The area where the men were working was on the boundary of the Central and Broken Hill South mines. There had been previous falls of earth on this boundary in 1892 and 1901. There had also been a huge slide in 1895 and a movement (known as creep) of about 80 feet from the boundary in June 1902. The Commissioner found that the most probable cause of the incident on 8 October 1902 was a continuation of the creep of June 1902.
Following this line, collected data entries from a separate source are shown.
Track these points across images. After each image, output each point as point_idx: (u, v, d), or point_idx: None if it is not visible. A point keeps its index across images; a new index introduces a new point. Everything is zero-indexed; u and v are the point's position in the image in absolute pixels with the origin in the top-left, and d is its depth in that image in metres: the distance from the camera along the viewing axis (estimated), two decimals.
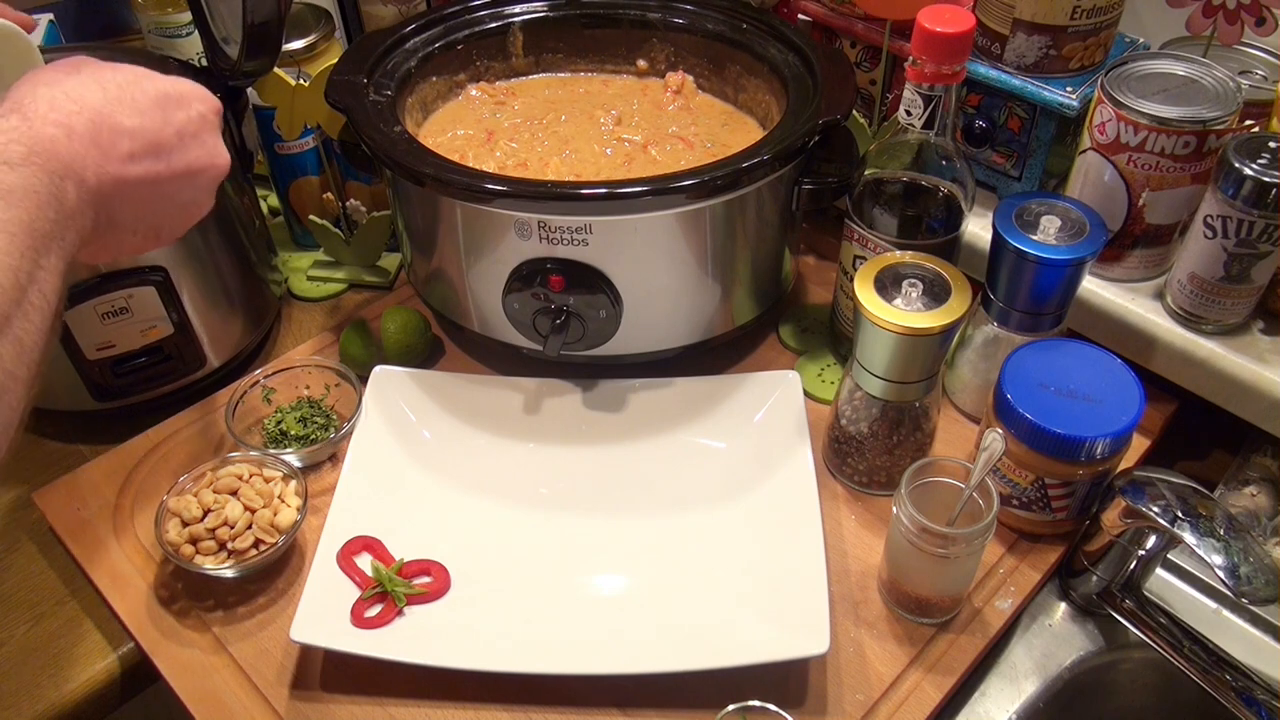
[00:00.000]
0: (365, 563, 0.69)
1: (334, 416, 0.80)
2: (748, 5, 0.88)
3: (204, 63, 0.84)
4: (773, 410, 0.77)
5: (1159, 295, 0.77)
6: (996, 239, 0.71)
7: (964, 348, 0.79)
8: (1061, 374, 0.68)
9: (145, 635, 0.68)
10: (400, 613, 0.66)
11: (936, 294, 0.67)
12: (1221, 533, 0.59)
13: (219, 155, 0.57)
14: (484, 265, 0.75)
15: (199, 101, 0.56)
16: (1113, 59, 0.77)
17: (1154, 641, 0.68)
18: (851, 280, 0.70)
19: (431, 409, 0.79)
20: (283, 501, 0.71)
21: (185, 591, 0.70)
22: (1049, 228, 0.70)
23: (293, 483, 0.72)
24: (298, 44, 0.89)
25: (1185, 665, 0.66)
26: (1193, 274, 0.73)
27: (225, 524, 0.68)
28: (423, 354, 0.85)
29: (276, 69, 0.81)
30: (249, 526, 0.69)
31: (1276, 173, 0.65)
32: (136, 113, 0.52)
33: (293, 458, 0.75)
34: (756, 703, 0.58)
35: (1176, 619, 0.69)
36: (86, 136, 0.49)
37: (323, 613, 0.64)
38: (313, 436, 0.78)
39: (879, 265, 0.69)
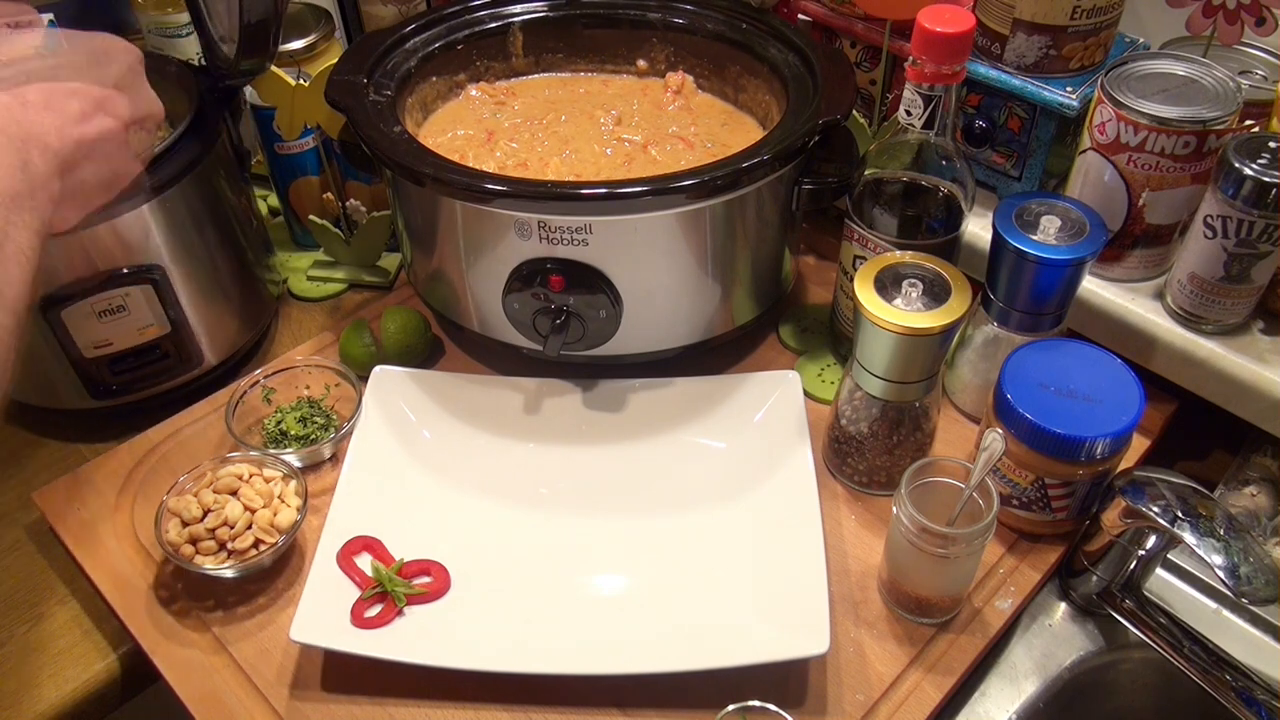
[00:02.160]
0: (365, 563, 0.69)
1: (334, 416, 0.80)
2: (748, 5, 0.88)
3: (202, 62, 0.84)
4: (773, 410, 0.77)
5: (1159, 295, 0.77)
6: (996, 239, 0.71)
7: (964, 348, 0.79)
8: (1061, 374, 0.68)
9: (145, 635, 0.68)
10: (400, 613, 0.66)
11: (936, 294, 0.67)
12: (1221, 533, 0.59)
13: (154, 102, 0.62)
14: (484, 265, 0.75)
15: (123, 53, 0.59)
16: (1113, 59, 0.77)
17: (1154, 641, 0.68)
18: (851, 280, 0.70)
19: (431, 409, 0.79)
20: (283, 501, 0.71)
21: (185, 591, 0.70)
22: (1049, 228, 0.70)
23: (293, 483, 0.72)
24: (298, 44, 0.89)
25: (1185, 665, 0.66)
26: (1193, 274, 0.73)
27: (225, 524, 0.68)
28: (423, 354, 0.85)
29: (276, 69, 0.81)
30: (249, 526, 0.69)
31: (1276, 173, 0.65)
32: (76, 72, 0.54)
33: (293, 458, 0.75)
34: (756, 703, 0.58)
35: (1176, 619, 0.69)
36: (40, 104, 0.51)
37: (323, 613, 0.64)
38: (313, 436, 0.78)
39: (879, 265, 0.68)
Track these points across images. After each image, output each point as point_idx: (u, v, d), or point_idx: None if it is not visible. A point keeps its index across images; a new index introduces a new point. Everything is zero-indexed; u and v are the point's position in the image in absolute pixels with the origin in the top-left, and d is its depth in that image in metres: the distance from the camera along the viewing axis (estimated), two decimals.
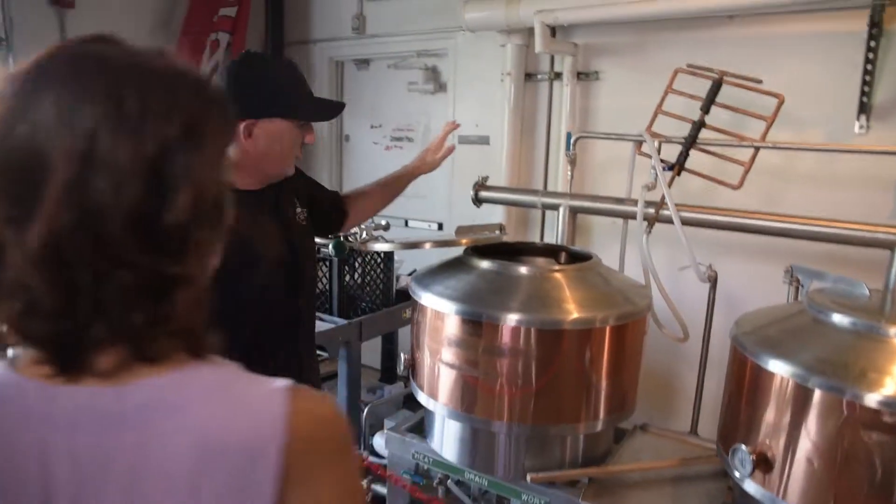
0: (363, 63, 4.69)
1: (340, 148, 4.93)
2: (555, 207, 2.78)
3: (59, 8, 3.98)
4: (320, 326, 2.86)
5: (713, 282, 2.46)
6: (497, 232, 2.93)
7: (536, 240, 3.82)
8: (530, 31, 3.63)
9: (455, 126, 2.40)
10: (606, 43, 3.56)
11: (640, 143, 2.67)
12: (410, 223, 4.56)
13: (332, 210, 2.19)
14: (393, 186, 2.38)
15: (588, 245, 3.33)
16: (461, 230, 2.69)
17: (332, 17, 4.69)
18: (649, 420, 2.48)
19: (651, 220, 2.46)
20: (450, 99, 4.22)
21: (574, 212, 2.76)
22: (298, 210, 1.89)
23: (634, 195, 2.71)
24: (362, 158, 4.83)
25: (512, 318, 1.99)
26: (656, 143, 2.51)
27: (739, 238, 2.57)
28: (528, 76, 3.80)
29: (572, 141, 2.81)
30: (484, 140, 4.08)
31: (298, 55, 4.89)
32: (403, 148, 4.60)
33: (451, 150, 2.38)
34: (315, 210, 2.04)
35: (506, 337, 2.01)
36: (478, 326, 2.06)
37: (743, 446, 1.67)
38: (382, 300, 3.34)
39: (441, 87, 4.28)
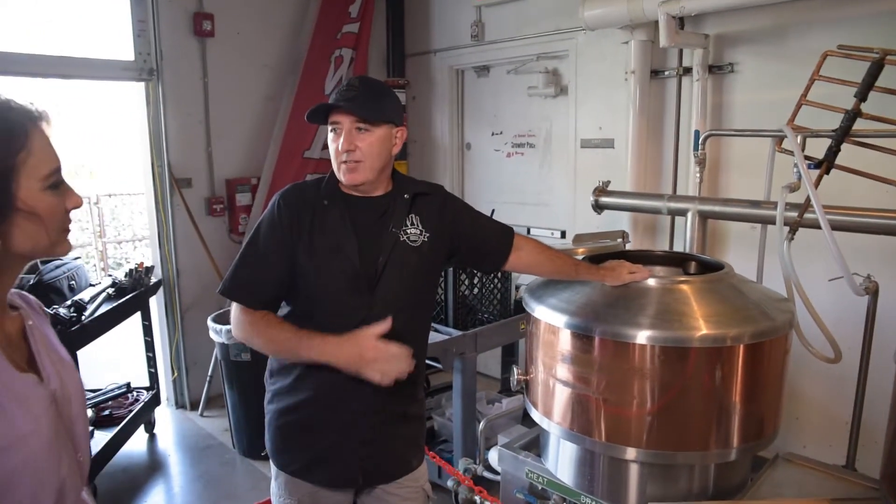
0: (483, 70, 4.65)
1: (462, 156, 4.91)
2: (683, 213, 2.57)
3: (201, 37, 4.27)
4: (434, 338, 2.82)
5: (873, 294, 2.15)
6: (619, 240, 2.77)
7: (665, 248, 3.58)
8: (655, 25, 3.41)
9: (647, 275, 2.07)
10: (741, 31, 3.27)
11: (780, 139, 2.40)
12: (533, 231, 4.44)
13: (491, 246, 1.94)
14: (564, 266, 2.05)
15: (722, 254, 3.06)
16: (579, 238, 2.56)
17: (450, 27, 4.70)
18: (795, 449, 2.20)
19: (794, 225, 2.19)
20: (571, 102, 4.06)
21: (704, 217, 2.53)
22: (412, 230, 1.81)
23: (774, 197, 2.44)
24: (484, 166, 4.78)
25: (631, 334, 1.84)
26: (800, 139, 2.23)
27: None
28: (654, 73, 3.57)
29: (701, 140, 2.57)
30: (608, 143, 3.88)
31: (419, 66, 4.95)
32: (525, 154, 4.50)
33: (644, 276, 2.05)
34: (465, 245, 1.89)
35: (624, 354, 1.85)
36: (592, 342, 1.93)
37: None
38: (500, 311, 3.25)
39: (562, 90, 4.14)
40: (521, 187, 4.54)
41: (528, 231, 4.45)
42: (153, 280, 4.06)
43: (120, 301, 3.64)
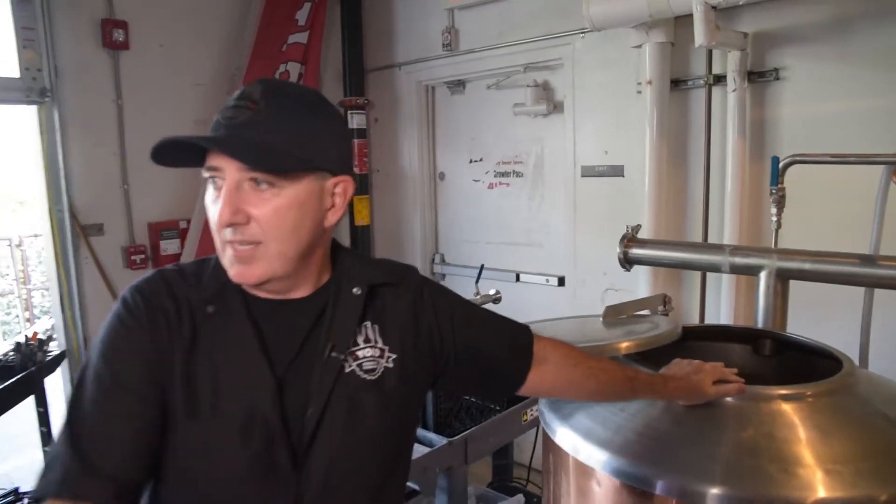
0: (458, 85, 3.91)
1: (434, 188, 4.15)
2: (754, 272, 1.83)
3: (112, 50, 3.46)
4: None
5: None
6: (660, 308, 2.03)
7: (695, 311, 2.85)
8: (674, 24, 2.72)
9: (743, 390, 1.34)
10: (787, 27, 2.59)
11: None
12: (523, 277, 3.69)
13: (499, 363, 1.17)
14: (613, 383, 1.27)
15: (798, 325, 2.17)
16: (612, 311, 1.80)
17: (418, 35, 3.95)
18: None
19: None
20: (568, 121, 3.34)
21: (785, 277, 1.80)
22: (367, 350, 1.03)
23: (888, 249, 1.73)
24: (461, 199, 4.02)
25: (705, 492, 1.18)
26: None
27: None
28: (675, 83, 2.87)
29: (780, 167, 1.85)
30: (616, 171, 3.16)
31: (381, 82, 4.19)
32: (511, 185, 3.75)
33: (739, 390, 1.34)
34: (457, 365, 1.12)
35: None
36: (651, 500, 1.25)
37: None
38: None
39: (556, 107, 3.41)
40: (507, 224, 3.79)
41: (518, 278, 3.69)
42: (52, 353, 3.23)
43: (4, 384, 2.82)
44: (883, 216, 1.75)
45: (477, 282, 2.53)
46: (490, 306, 2.57)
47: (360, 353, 1.02)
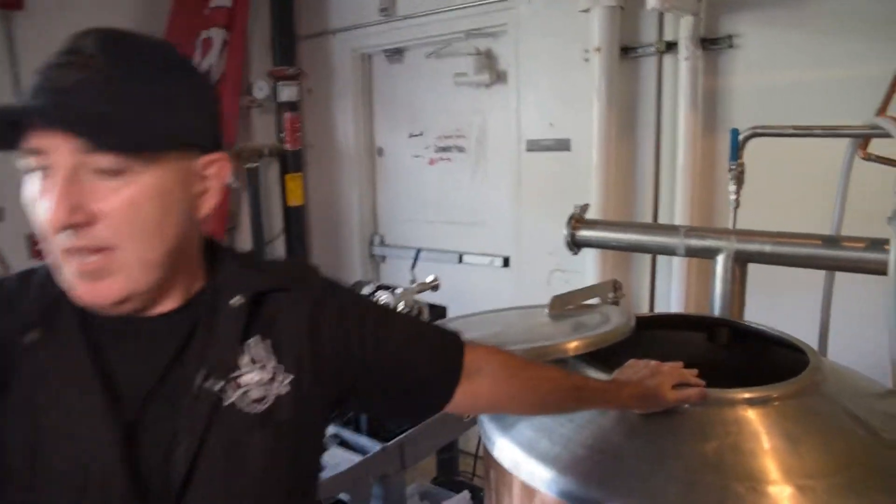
0: (396, 54, 3.64)
1: (373, 164, 3.89)
2: (710, 254, 1.67)
3: (2, 10, 3.08)
4: (341, 461, 1.81)
5: None
6: (610, 294, 1.86)
7: (645, 296, 2.71)
8: None
9: (704, 396, 1.17)
10: None
11: (864, 142, 1.55)
12: (466, 258, 3.49)
13: (420, 378, 0.96)
14: (558, 392, 1.07)
15: (751, 308, 1.98)
16: (558, 302, 1.62)
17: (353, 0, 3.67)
18: None
19: None
20: (512, 92, 3.13)
21: (744, 261, 1.65)
22: (252, 374, 0.79)
23: (851, 229, 1.60)
24: (401, 176, 3.78)
25: None
26: None
27: None
28: (625, 51, 2.69)
29: (740, 141, 1.69)
30: (563, 145, 2.98)
31: (314, 50, 3.89)
32: (453, 160, 3.53)
33: (700, 395, 1.17)
34: (367, 384, 0.91)
35: None
36: None
37: None
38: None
39: (499, 76, 3.20)
40: (449, 202, 3.57)
41: (461, 259, 3.50)
42: None
43: None
44: (845, 194, 1.61)
45: (413, 268, 2.32)
46: (428, 295, 2.37)
47: (244, 380, 0.79)
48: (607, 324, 1.42)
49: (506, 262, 3.34)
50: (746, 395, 1.17)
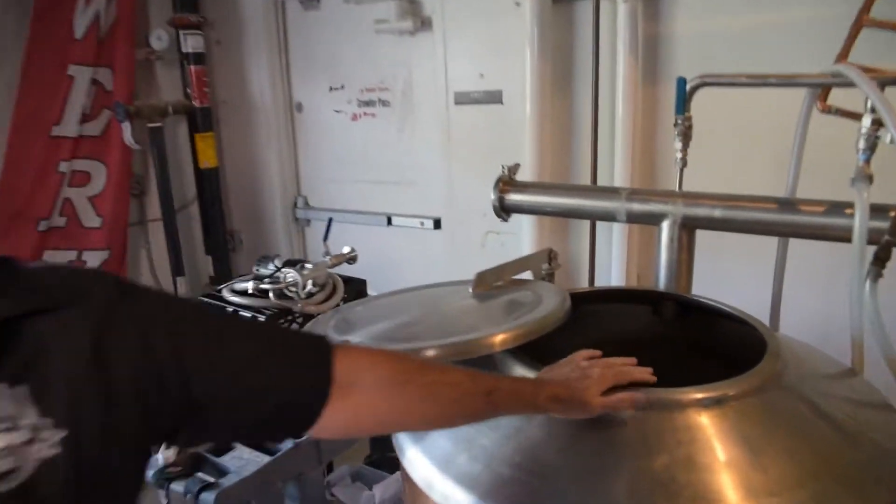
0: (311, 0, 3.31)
1: (291, 121, 3.57)
2: (655, 220, 1.50)
3: None
4: (245, 465, 1.59)
5: None
6: (544, 266, 1.68)
7: (584, 265, 2.54)
8: None
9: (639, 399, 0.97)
10: None
11: (824, 92, 1.38)
12: (396, 220, 3.26)
13: (270, 399, 0.74)
14: (457, 400, 0.88)
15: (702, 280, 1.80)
16: (483, 279, 1.42)
17: None
18: None
19: (886, 249, 1.19)
20: (438, 40, 2.86)
21: (691, 227, 1.48)
22: (4, 440, 0.54)
23: (805, 192, 1.45)
24: (322, 133, 3.48)
25: None
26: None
27: None
28: None
29: (687, 91, 1.49)
30: (494, 98, 2.75)
31: None
32: (377, 115, 3.25)
33: (631, 402, 0.98)
34: (199, 414, 0.69)
35: None
36: None
37: None
38: None
39: (424, 23, 2.92)
40: (374, 161, 3.31)
41: (389, 221, 3.26)
42: None
43: None
44: (801, 152, 1.44)
45: (325, 239, 2.08)
46: (345, 267, 2.14)
47: None
48: (539, 307, 1.22)
49: (437, 224, 3.13)
50: (699, 396, 1.01)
In the Royal Commission report (1903), the Commissioner concluded that:

  1. The fatal incident was caused by a fall or series of falls of earth.
  2. Such a fall or falls were a continuation of previous movements in 1892 and June 1902.
  3. Managers and officials of the Central Mine used every endeavour to ensure the safety of their property.
  4. No act or omission by the manager or officials of the Broken Hill South Mine contributed to the disaster.
  5. Inspectors of mines faithfully carried out the duties of their office.
  6. With regard to future safety, the mullocking or filling of stopes and workings should have the most careful attention.
  7. All filled stopes should have constant attention, additional mullock added, and bulks wedged when necessary.
  8. The utmost endeavours be made to locate depleted stopes at the higher levels to enable the same to be filled.
  9. That pillars of ore be left on the boundaries of metalliferous mines when the width of the lode or other surrounding circumstances render such a course necessary or desirable.

This incident claimed the lives of 2 people: Thomas Jordan (19) and Leopold Campbell (21).

Ground or strata failure is a principal hazard under current regulation

Mine and petroleum site operators must prepare a principal hazard management plan which provides for the management of all aspects of risk control in relation to the principal hazard of ground or strata failure (refer clause 24, Work Health and Safety (Mines and Petroleum Sites) Regulation 2014).